__WHAT TO PRODUCE__. Each entry has to be given again in its exact wording, and no picture may appear in the result.

Collected data:
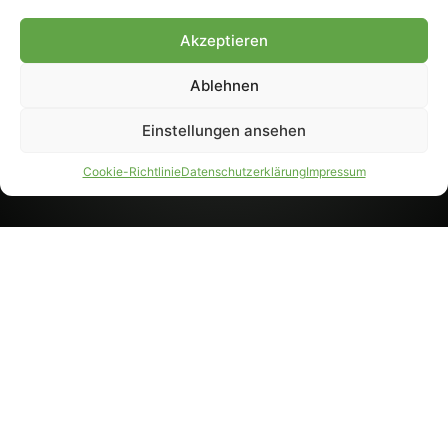
8233). Nachdruck und
Weiterverarbeitung, auch
Akzeptieren
auszugsweise, nur mit
Genehmigung.
Ablehnen
Einstellungen ansehen
IMPRESSUM
DATENSCHUTZ
Cookie-Richtlinie
Datenschutzerklärung
Impressum
PARTNER WERDEN
AGB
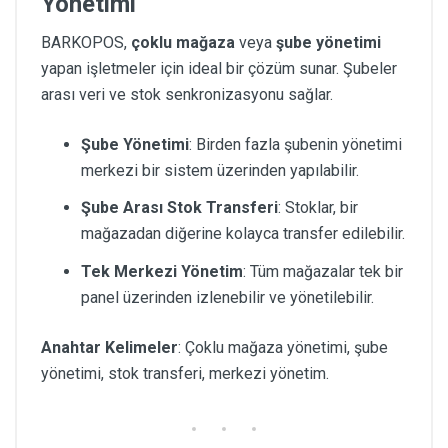
Yönetimi
BARKOPOS,
çoklu mağaza
veya
şube yönetimi
yapan işletmeler için ideal bir çözüm sunar. Şubeler
arası veri ve stok senkronizasyonu sağlar.
Şube Yönetimi
: Birden fazla şubenin yönetimi
merkezi bir sistem üzerinden yapılabilir.
Şube Arası Stok Transferi
: Stoklar, bir
mağazadan diğerine kolayca transfer edilebilir.
Tek Merkezi Yönetim
: Tüm mağazalar tek bir
panel üzerinden izlenebilir ve yönetilebilir.
Anahtar Kelimeler
: Çoklu mağaza yönetimi, şube
yönetimi, stok transferi, merkezi yönetim.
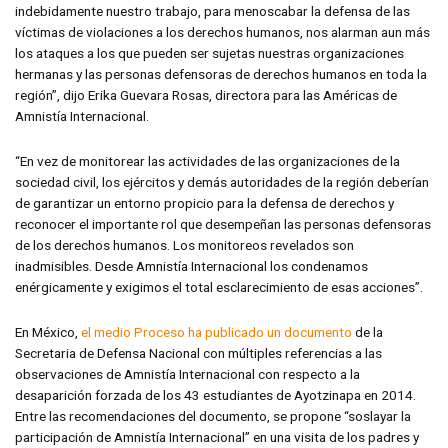
indebidamente nuestro trabajo, para menoscabar la defensa de las
víctimas de violaciones a los derechos humanos, nos alarman aun más
los ataques a los que pueden ser sujetas nuestras organizaciones
hermanas y las personas defensoras de derechos humanos en toda la
región”, dijo Erika Guevara Rosas, directora para las Américas de
Amnistía Internacional.
“En vez de monitorear las actividades de las organizaciones de la
sociedad civil, los ejércitos y demás autoridades de la región deberían
de garantizar un entorno propicio para la defensa de derechos y
reconocer el importante rol que desempeñan las personas defensoras
de los derechos humanos. Los monitoreos revelados son
inadmisibles. Desde Amnistía Internacional los condenamos
enérgicamente y exigimos el total esclarecimiento de esas acciones”.
En México,
el medio Proceso ha publicado un documento
de la
Secretaria de Defensa Nacional con múltiples referencias a las
observaciones de Amnistía Internacional con respecto a la
desaparición forzada de los 43 estudiantes de Ayotzinapa en 2014.
Entre las recomendaciones del documento, se propone “soslayar la
participación de Amnistía Internacional” en una visita de los padres y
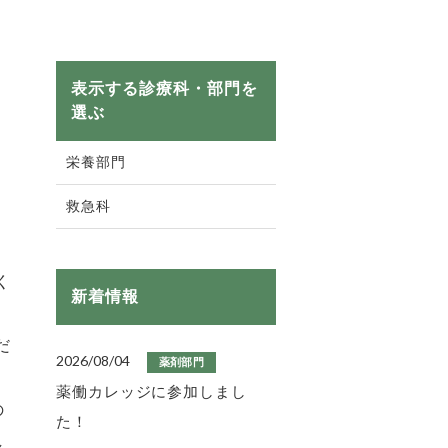
表示する診療科・部門を
選ぶ
栄養部門
救急科
く
新着情報
だ
2026/08/04
薬剤部門
薬働カレッジに参加しまし
の
た！
し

__ANSWER SECTION__.
8233). Nachdruck und
Weiterverarbeitung, auch
Akzeptieren
auszugsweise, nur mit
Genehmigung.
Ablehnen
Einstellungen ansehen
IMPRESSUM
DATENSCHUTZ
Cookie-Richtlinie
Datenschutzerklärung
Impressum
PARTNER WERDEN
AGB
Yönetimi
BARKOPOS,
çoklu mağaza
veya
şube yönetimi
yapan işletmeler için ideal bir çözüm sunar. Şubeler
arası veri ve stok senkronizasyonu sağlar.
Şube Yönetimi
: Birden fazla şubenin yönetimi
merkezi bir sistem üzerinden yapılabilir.
Şube Arası Stok Transferi
: Stoklar, bir
mağazadan diğerine kolayca transfer edilebilir.
Tek Merkezi Yönetim
: Tüm mağazalar tek bir
panel üzerinden izlenebilir ve yönetilebilir.
Anahtar Kelimeler
: Çoklu mağaza yönetimi, şube
yönetimi, stok transferi, merkezi yönetim.
indebidamente nuestro trabajo, para menoscabar la defensa de las
víctimas de violaciones a los derechos humanos, nos alarman aun más
los ataques a los que pueden ser sujetas nuestras organizaciones
hermanas y las personas defensoras de derechos humanos en toda la
región”, dijo Erika Guevara Rosas, directora para las Américas de
Amnistía Internacional.
“En vez de monitorear las actividades de las organizaciones de la
sociedad civil, los ejércitos y demás autoridades de la región deberían
de garantizar un entorno propicio para la defensa de derechos y
reconocer el importante rol que desempeñan las personas defensoras
de los derechos humanos. Los monitoreos revelados son
inadmisibles. Desde Amnistía Internacional los condenamos
enérgicamente y exigimos el total esclarecimiento de esas acciones”.
En México,
el medio Proceso ha publicado un documento
de la
Secretaria de Defensa Nacional con múltiples referencias a las
observaciones de Amnistía Internacional con respecto a la
desaparición forzada de los 43 estudiantes de Ayotzinapa en 2014.
Entre las recomendaciones del documento, se propone “soslayar la
participación de Amnistía Internacional” en una visita de los padres y
表示する診療科・部門を
選ぶ
栄養部門
救急科
く
新着情報
だ
2026/08/04
薬剤部門
薬働カレッジに参加しまし
の
た！
し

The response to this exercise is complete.